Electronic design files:

◇ ◇ ◇ ◇

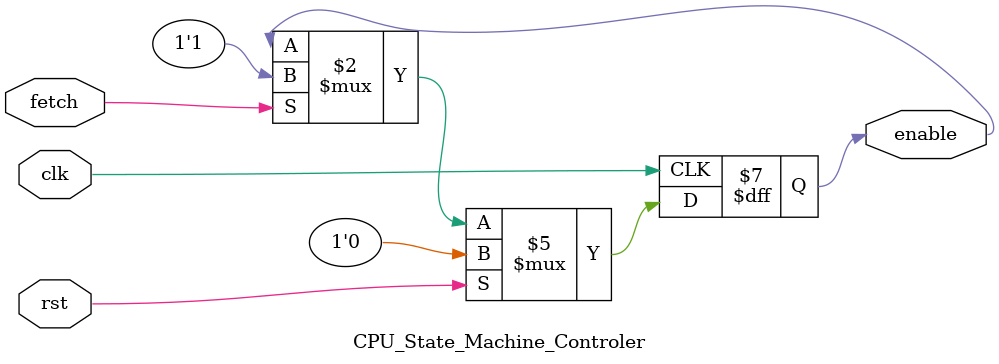
<source format=v>
`timescale 1ns / 1ns

module CPU_State_Machine_Controler(enable,fetch,rst,clk);
input fetch,rst,clk;
output enable;
reg enable;
reg state;
always @(posedge clk)
begin
	if(rst)
		begin
			enable<=0;
		end
	else
		if(fetch)
			begin
				enable<=1;
			end
end


endmodule

</source>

◇ ◇ ◇ ◇

**WHAT TO PRODUCE:** One line above contains "input fetch,rst,clk;". Output that line and each one after it, word for word, and nothing else.

**PROBLEM SOLUTION:**
input fetch,rst,clk;
output enable;
reg enable;
reg state;
always @(posedge clk)
begin
	if(rst)
		begin
			enable<=0;
		end
	else
		if(fetch)
			begin
				enable<=1;
			end
end


endmodule

</source>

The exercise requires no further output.